En el tenis se habla de los jóvenes en tiempo condicional. “Puede ser”. “Habrá que seguirlo”. “Tiene con qué”. Ese lenguaje sirve para protegerse del entusiasmo prematuro, pero también para aplazar lo evidente. En el caso de Rafael Jodar, abril ya cambió esa conversación. Lo que parecía una progresión interesante se convirtió, en pocas semanas, en una irrupción real dentro del circuito.
A sus 19 años, el español ganó su primer título ATP en Marrakech, alcanzó su primera semifinal de un ATP 500 en Barcelona y firmó en Madrid el torneo que terminó de colocarlo en otro mapa. Ahí consiguió su primera victoria ante un Top 10, derrotó a Alex de Minaur, superó a Joao Fonseca y se convirtió en apenas el sexto adolescente de esta década en alcanzar unos cuartos de final de Masters 1000.
El juego de Jodar se apoya en una derecha agresiva y golpes limpios. Carlos Alcaraz, que lo conoció más de cerca cuando fue compañero de prácticas en la Davis Cup de 2024, resumió esa impresión con una frase simple: “No fear”. Sin miedo. En un deporte tan obsesionado con la gestión emocional, esa confianza suele distinguir a los jugadores que llegan de los que solo pasan.

EXTRACTOS DE ENTRADAS:
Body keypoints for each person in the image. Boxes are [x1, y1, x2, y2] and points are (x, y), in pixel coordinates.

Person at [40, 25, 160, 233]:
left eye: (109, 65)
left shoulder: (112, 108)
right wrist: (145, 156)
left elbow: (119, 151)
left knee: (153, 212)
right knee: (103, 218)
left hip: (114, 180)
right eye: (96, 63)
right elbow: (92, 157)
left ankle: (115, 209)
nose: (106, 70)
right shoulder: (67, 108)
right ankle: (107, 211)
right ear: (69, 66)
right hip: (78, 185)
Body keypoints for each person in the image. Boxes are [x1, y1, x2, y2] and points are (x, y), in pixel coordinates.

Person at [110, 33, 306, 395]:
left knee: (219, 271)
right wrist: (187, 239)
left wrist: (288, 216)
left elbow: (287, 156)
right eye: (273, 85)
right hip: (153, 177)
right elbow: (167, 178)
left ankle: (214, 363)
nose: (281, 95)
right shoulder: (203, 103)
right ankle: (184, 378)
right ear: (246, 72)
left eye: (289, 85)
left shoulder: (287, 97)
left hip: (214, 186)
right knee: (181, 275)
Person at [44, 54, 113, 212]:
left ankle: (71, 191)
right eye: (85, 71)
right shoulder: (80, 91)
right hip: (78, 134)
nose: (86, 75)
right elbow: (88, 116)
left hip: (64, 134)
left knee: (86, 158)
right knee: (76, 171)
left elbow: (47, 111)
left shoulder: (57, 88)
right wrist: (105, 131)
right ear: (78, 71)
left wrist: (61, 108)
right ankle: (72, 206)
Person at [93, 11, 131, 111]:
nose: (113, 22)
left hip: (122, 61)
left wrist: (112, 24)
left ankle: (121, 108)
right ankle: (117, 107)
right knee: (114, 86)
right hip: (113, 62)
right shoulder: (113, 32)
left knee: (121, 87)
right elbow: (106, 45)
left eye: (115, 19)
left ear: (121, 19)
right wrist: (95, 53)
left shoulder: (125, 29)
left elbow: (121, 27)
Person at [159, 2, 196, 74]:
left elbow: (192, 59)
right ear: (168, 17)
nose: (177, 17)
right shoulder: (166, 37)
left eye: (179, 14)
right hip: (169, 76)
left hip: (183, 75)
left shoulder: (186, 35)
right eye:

PROBLEMA: Enumere todas las ciudades que se mencionan en el texto sobre Rafael Jodar.

SU SOLUCIÓN: Marrakech, Barcelona, Madrid